La pianiste Aline Piboule a posé sur le clavier l’Improvisation extraite des Huit pièces brèves, de Gabriel Fauré (1845-1924), introduisant en musique le « récit-récital » qu’elle et l’écrivain Pascal Quignard ont conçu autour du centenaire de la disparition du grand compositeur français. Les deux complices, qui se produisent ce 25 juillet dans le cadre du Festival Messiaen au pays de la Meije (Hautes-Alpes), se connaissent bien : Le Dernier amour de Fauré est leur troisième collaboration, après Ruines (2023) et Boutès ou le désir de se jeter à l’eau (2020).
Un grand Steinway noir les sépare et les réunit, entre les mots et les notes. La vision de cette femme qu’épanouit la fleur de l’âge, et celle du créateur vieillissant marqué par le temps, offre la version possible d’un couple d’amoureux, celui que le maître de musique a formé avec la jeune Marguerite Hasselmans (1876-1947), rencontrée au tournant du siècle, en 1900. Il a 55 ans, elle 24 : leur passion durera jusqu’à la mort du compositeur – et au-delà, la pianiste et muse se consacrant ensuite à transmettre cet art de l’intériorité qui caractérise la musique de Fauré.
Bonheur et désespoir
« Il quitte le monde où il vivait autrefois. Il quitte Robert de Montesquiou, la comtesse Greffulhe, la princesse Edmond de Polignac, la comtesse de Montebello, Colette, Willy, Marguerite Baugnies, Marcel Proust. Il installe celle qu’il aime au 23, avenue de Wagram. Il lui donne tous ses élèves de piano, égrène Pascal Quignard. Les mots de l’écrivain sonnent juste. « L’amour ne cesse d’augmenter. Ils s’écrivent des lettres chaque jour, plusieurs fois par jour. Lettres lumineuses, infiniment cultivées. Elle lit couramment le russe, l’allemand, l’italien. C’est à Marguerite Hasselmans qu’il confie la partie de piano lors des créations des quintettes et de sonates. » Le timbre voilé de l’écrivain musicien module à pas feutrés sa partition de mots, la force d’un amour qui efface les contours du monde social pour redessiner un continent de tendresse et de solitude. Mais le silence qui affecte Fauré vient de l’intérieur : la surdité, dont les premiers signes sont apparus très vite.
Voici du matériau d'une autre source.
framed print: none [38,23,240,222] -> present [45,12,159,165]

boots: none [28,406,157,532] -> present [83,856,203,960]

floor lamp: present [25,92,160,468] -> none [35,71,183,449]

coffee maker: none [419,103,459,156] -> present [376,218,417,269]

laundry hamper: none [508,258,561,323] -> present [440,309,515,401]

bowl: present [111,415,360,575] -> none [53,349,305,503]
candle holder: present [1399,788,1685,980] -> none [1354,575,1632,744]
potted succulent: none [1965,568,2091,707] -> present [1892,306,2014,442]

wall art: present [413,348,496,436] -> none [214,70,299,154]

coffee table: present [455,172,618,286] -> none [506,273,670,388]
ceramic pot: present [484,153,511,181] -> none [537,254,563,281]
Le bonheur et le désespoir sont un couple dans le couple. « A partir de l’été 1902, l’audition se déforme, note Quignard. Ce qu’il entend se désorganise, et cette dislocation l’angoisse. La musique échappe à ses oreilles. Les sons trop élevés s’élèvent une tierce plus haut. Les sons plus graves tombent : ils s’effondrent une tierce plus bas. La musique externe devient une telle souffrance que ce qu’il compose, il ne veut plus le tester au piano. “Je compose dans ma cervelle”, écrit-il à Marguerite. » Au piano, les doigts aimants d’Aline Piboule distillent comme au chevet d’une âme en souffrance l’émotion, le rêve, l’indicible, les yeux ouverts dans le noir, fermés sur le jour, le temps étiré d’une Barcarolle ou d’un Nocturne, dont la musicienne vient de livrer chez Harmonia Mundi les intégrales de treize pièces, soit l’essentiel du corpus pianistique fauréen.